With the Player's Guide 2 drop, the book is sort of worthless to me until I have this on the Shard Tabletop, "so I can start using it." This is the world you get stuck in with 5E. A book isn't "real" unless you own a digital copy somewhere to use on a paid character designer. And you are forced to buy it twice. It is nice to read ahead and plan a few builds, but the book's arrival in PDF form is a non-event beyond reading material. I am so dependent on Shard that until I can "pay for it again there," the book is meaningless.

With 5E, it is always, "Did you pay for it twice?" No? Well, then, you can't use it.

We are so used to the rip-off that we can't see it anymore.

I like 5E, but the forced computerized character sheets are terrible. The 5E business model is exploitative and sucks, and it approaches insurance company levels of terrible. ToV is the best 5E clone out there, but still, there are moments when I wonder why I even bother. It is a good game, but the hobby is in a sad state. Still, I will likely buy this again on Shard, since I support them.

With C&C? No character designer needed. I can go back to my OGL books, pull in classes there, and use them, or combine them in multiclass builds. All my old books are perfectly usable, even with Reforged. People without Reforged can play in the same game; it is just a handful of name changes, and all the old books are 100% compatible. Reforged did a better job "cleaning the game" than Pathfinder 2 did with the Remaster, where parts of the world felt like they were lobotomized and entire races removed from the world.

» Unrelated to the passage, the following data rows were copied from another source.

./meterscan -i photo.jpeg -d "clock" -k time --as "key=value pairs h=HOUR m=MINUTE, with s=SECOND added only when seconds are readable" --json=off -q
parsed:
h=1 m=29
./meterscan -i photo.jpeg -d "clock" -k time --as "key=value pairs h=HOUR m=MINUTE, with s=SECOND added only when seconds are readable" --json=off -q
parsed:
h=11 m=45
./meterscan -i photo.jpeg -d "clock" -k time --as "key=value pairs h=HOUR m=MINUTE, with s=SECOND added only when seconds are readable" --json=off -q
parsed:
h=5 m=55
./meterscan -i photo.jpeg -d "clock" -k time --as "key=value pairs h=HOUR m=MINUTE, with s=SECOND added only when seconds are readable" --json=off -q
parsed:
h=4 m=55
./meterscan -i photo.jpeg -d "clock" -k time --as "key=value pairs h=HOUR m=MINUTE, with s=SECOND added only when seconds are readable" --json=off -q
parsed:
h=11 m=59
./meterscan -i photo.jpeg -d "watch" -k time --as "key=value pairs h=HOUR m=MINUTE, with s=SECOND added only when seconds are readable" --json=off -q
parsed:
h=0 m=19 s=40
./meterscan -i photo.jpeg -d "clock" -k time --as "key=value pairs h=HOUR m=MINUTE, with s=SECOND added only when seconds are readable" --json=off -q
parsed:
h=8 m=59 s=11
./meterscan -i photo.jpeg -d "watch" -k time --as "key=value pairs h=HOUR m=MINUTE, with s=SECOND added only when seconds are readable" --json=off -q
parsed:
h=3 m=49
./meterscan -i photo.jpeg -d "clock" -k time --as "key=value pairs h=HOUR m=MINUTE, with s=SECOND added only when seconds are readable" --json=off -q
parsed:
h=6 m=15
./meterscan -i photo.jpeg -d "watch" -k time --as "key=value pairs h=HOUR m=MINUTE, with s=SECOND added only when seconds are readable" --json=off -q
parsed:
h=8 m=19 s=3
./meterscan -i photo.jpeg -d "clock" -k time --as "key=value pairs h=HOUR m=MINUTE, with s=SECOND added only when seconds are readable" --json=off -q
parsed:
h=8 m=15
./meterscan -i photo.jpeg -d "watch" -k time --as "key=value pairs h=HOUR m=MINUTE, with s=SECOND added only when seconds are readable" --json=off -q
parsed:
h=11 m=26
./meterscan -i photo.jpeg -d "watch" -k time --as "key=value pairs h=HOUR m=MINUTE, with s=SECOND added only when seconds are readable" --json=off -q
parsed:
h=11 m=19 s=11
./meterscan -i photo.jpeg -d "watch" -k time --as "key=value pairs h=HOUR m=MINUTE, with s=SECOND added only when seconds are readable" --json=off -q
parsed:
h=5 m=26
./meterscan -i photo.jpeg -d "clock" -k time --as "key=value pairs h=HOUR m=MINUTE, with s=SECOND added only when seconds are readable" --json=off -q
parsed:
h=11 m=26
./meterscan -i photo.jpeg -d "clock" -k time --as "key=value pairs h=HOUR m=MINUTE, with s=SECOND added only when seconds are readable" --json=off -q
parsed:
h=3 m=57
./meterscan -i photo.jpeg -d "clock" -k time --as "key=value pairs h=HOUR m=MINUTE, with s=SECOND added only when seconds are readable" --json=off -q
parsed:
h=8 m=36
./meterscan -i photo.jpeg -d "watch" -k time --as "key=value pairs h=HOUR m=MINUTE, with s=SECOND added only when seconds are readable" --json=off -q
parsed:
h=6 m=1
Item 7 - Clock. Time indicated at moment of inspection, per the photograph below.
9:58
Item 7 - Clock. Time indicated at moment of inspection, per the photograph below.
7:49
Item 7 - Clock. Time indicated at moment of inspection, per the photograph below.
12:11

Having the ToV Player's Guide 2 PDF is nice, but I really don't "have" it until I pay again somewhere. It is another "book of rules" which will slow down the game. The options are great, but the design is still inferior to a game designed to play "reference-free." Where 5E is the Blackberry with the physical keyboard and clunky design, C&C is still the iPhone with a minimalist design but high ease of use.

With C&C, all I need to do is own a book to use it.